= Marie S. Wilcox =

American mathematics teacher

Marie S. Wilcox (died September 29, 1995) was an American high school mathematics teacher and textbook author who served as president of the National Council of Teachers of Mathematics.

==Education and career==
Wilcox was a graduate of Indiana University Bloomington, and taught mathematics at George Washington Community High School and Thomas Carr Howe Community High School in Indianapolis from 1927 until retiring in 1969. She served as president of the National Council of Teachers of Mathematics from 1954 to 1956.
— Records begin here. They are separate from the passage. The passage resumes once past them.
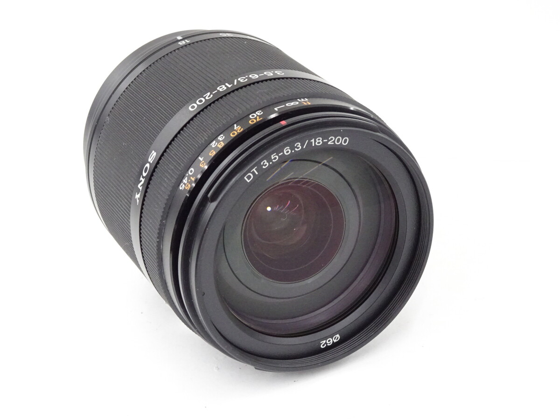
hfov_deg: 28.6
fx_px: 1100
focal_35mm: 68
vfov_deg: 21.6
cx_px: 280
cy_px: 210
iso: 1000
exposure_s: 1/80
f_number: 4.5
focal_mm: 11.66
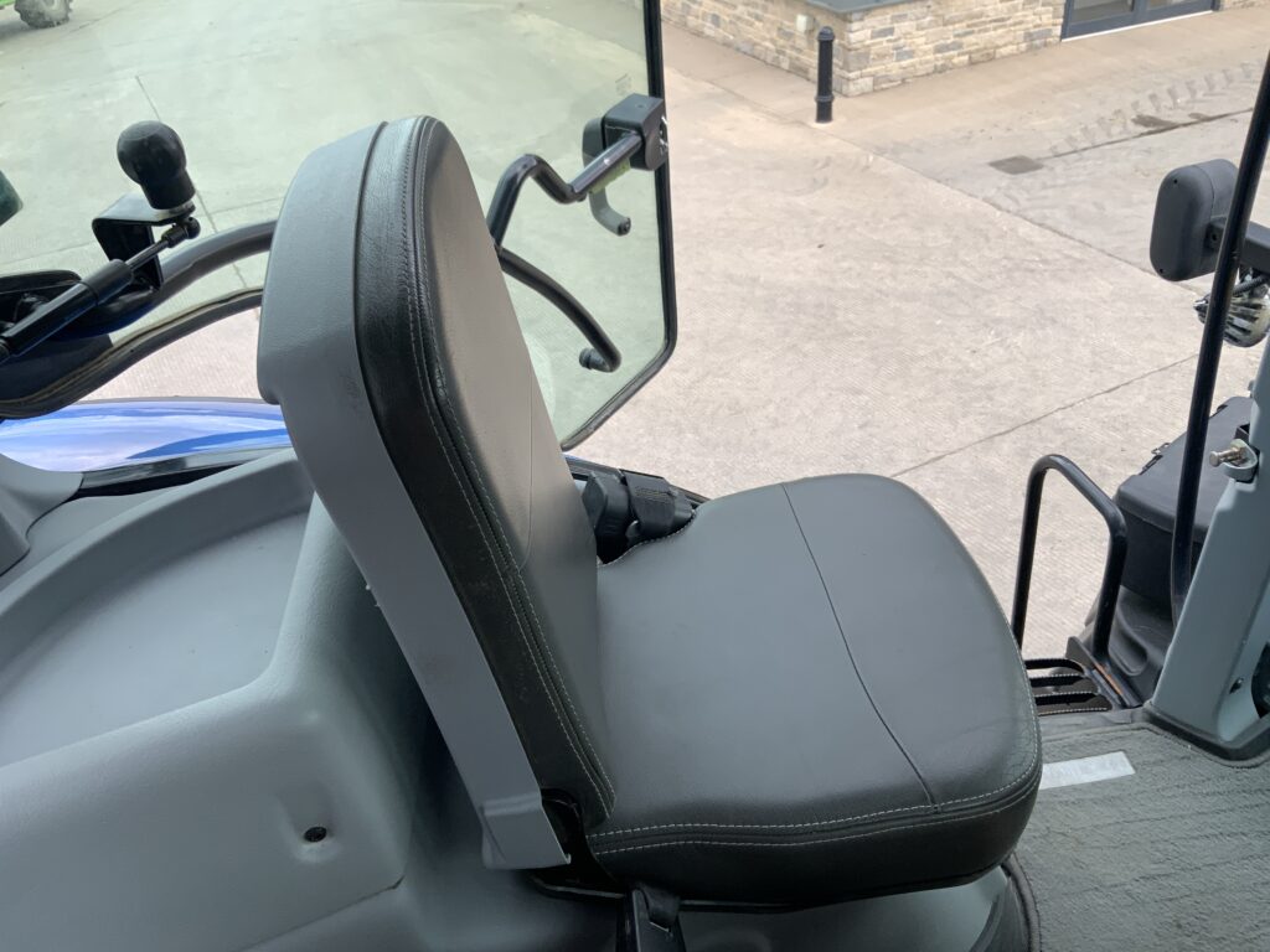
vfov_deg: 48.2
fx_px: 1064
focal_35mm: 29
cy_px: 476
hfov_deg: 61.7
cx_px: 635
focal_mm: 3
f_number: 1.8
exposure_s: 1/281
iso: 16
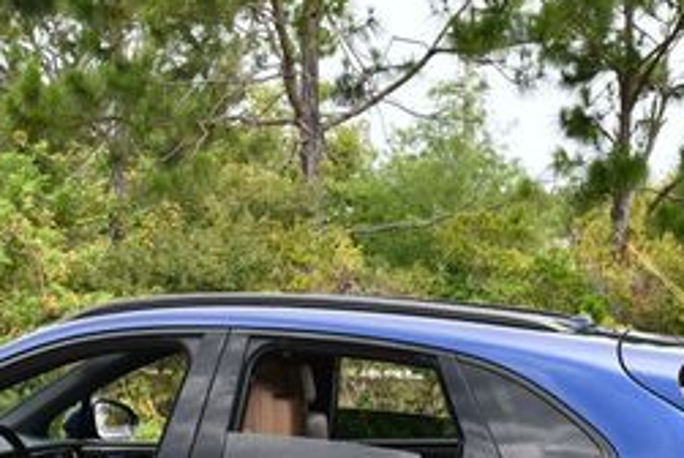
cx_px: 196
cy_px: 439
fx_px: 2130
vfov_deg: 12.1
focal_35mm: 112
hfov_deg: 18.2
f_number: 5.6
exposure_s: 1/250
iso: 200
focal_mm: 22
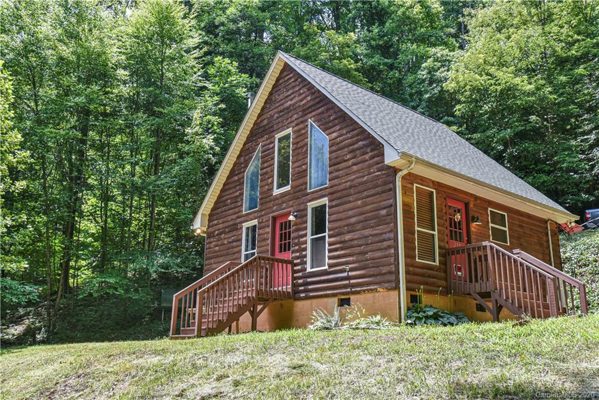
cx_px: 300
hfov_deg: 58.7
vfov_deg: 41.1
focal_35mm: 32
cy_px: 200
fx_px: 532
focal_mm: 32
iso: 800
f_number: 7.1
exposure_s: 1/160
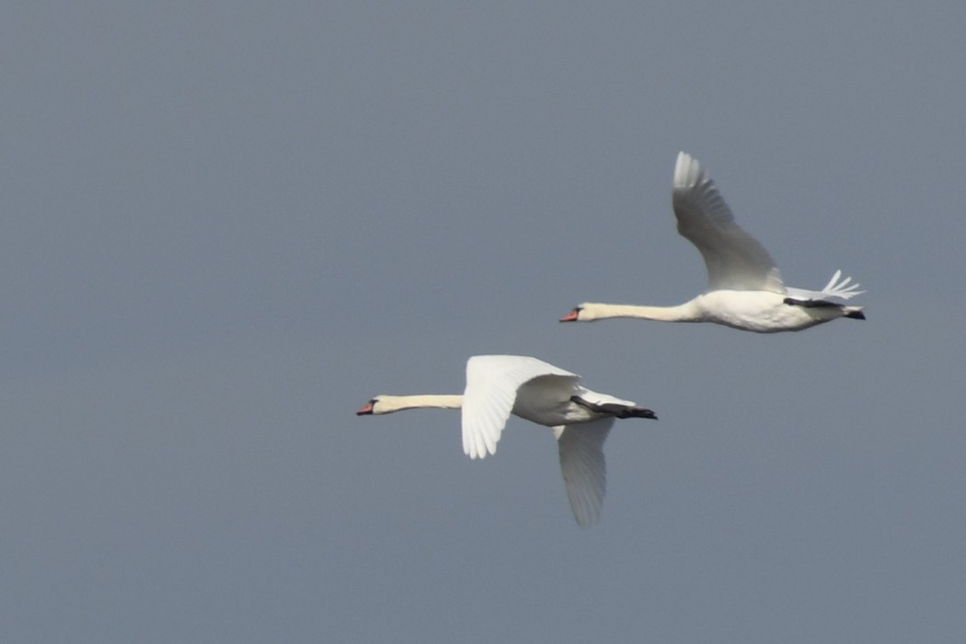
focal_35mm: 750
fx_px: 20123
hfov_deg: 2.7
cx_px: 483
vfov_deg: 1.8
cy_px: 322
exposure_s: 1/1600
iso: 200
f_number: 7.1
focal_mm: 500
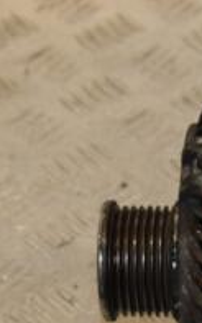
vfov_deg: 10.0
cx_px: 268
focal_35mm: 210
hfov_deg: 6.2
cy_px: 272
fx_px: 1847
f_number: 6.3
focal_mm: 45
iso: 800
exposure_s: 1/200
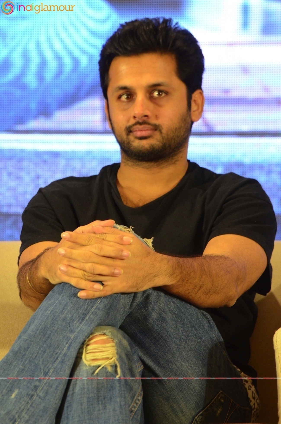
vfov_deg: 7.1
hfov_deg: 4.7
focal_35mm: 292
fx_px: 3440
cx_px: 140
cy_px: 212
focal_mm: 195
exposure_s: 1/80
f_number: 6.3
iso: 2000
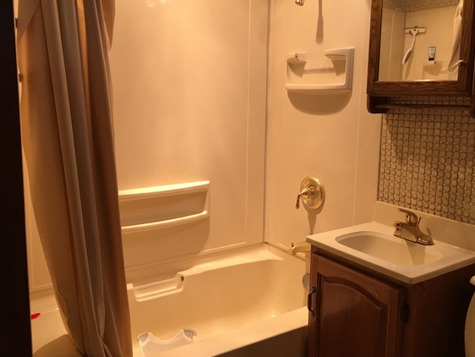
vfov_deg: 42.9
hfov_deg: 55.3
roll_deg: -0.8
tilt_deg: -7.1
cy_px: 161
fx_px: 453
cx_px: 226
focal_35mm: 33
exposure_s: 1/30
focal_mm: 4.15
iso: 40
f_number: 2.2
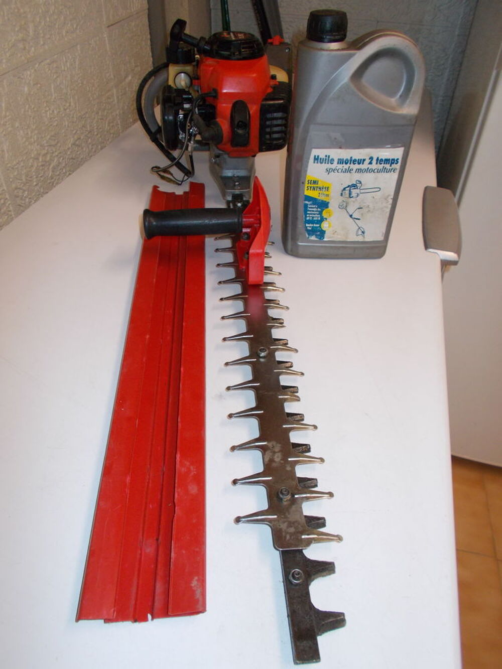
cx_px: 251
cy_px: 334
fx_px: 503
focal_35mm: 26
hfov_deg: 53.1
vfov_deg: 67.3
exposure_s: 1/25
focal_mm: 4.6
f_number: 3.2
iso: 200
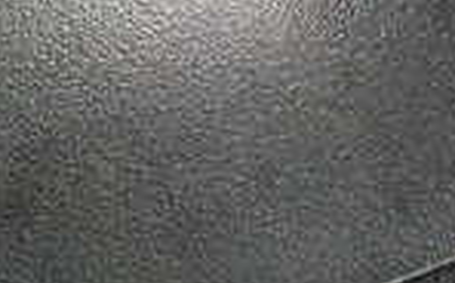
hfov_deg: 16.1
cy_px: -108
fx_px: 1597
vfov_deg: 9.9
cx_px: 120
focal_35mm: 129
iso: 640
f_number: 2.3
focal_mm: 5.4
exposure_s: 1/125
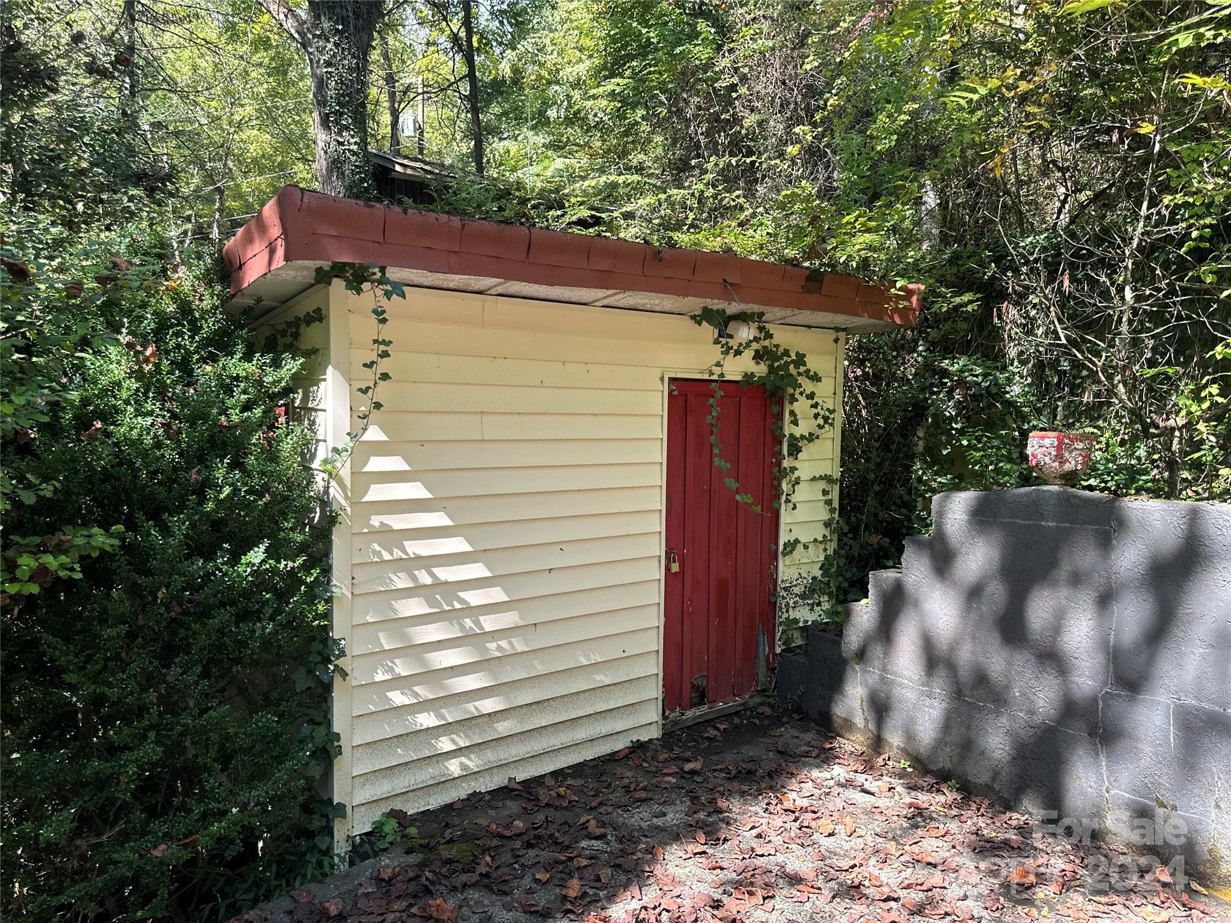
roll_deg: -1.8
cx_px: 616
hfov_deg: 71.6
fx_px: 853
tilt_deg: -5.4
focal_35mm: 24
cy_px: 462
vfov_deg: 56.8
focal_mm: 6.86
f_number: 1.78
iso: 80
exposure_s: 1/404
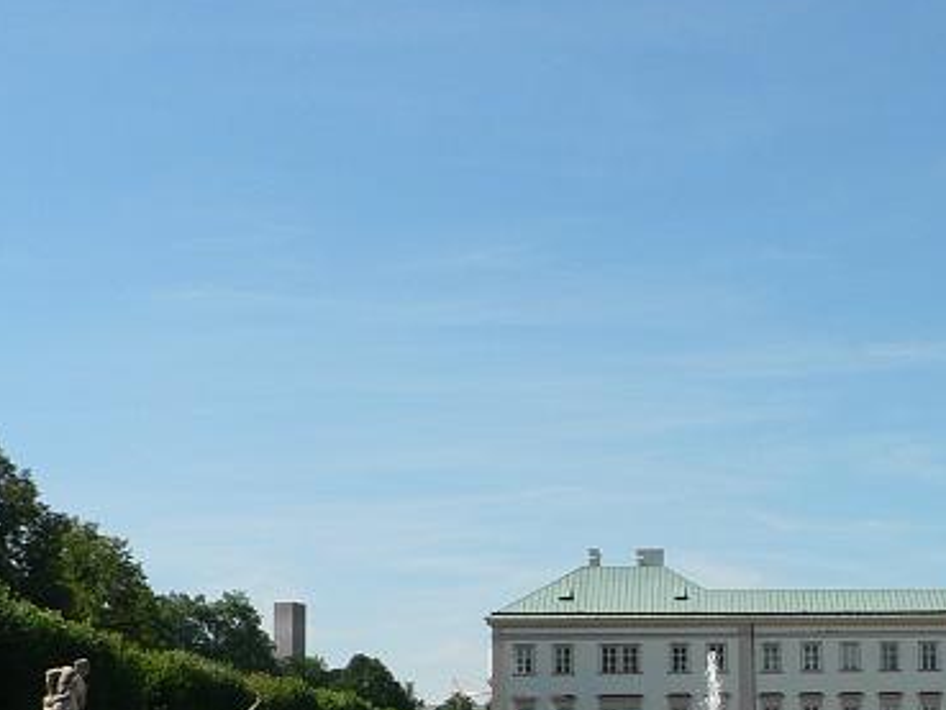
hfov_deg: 23.8
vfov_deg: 18.6
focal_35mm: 78
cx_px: 972
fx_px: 2132
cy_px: 618
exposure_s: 1/400
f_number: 5.6
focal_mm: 6
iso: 80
After retiring, she moved to Florida, where she died on September 29, 1995.

==Books==
Wilcox was the author or coauthor of textbooks in mathematics including:
- Algebra, First Course (with John R. Mayor, Prentice-Hall, 1956)
- Algebra, Second Course (with John R. Mayor, Prentice-Hall, 1957)
- Mathematics, a Modern Approach (with John E. Yarnelle, Addison-Wesley, 1963)
- Basic Modern Mathematics (with John E. Yarnelle, Addison-Wesley, 1964)
- Contemporary Algebra, First Course (with John R. Mayor, Prentice-Hall, 1965)
- Contemporary Algebra, Second Course (with John R. Mayor, Prentice-Hall, 1965)
- Mathematics, a Modern Approach, Second Course (Addison-Wesley, 1966)
- Basic Algebra (Addison-Wesley, 1977)

==Recognition==
Wilcox was named a Fellow of the American Association for the Advancement of Science in 1956. An award for female mathematics students at Indiana University, the Marie S. Wilcox Scholarship, is named for Wilcox.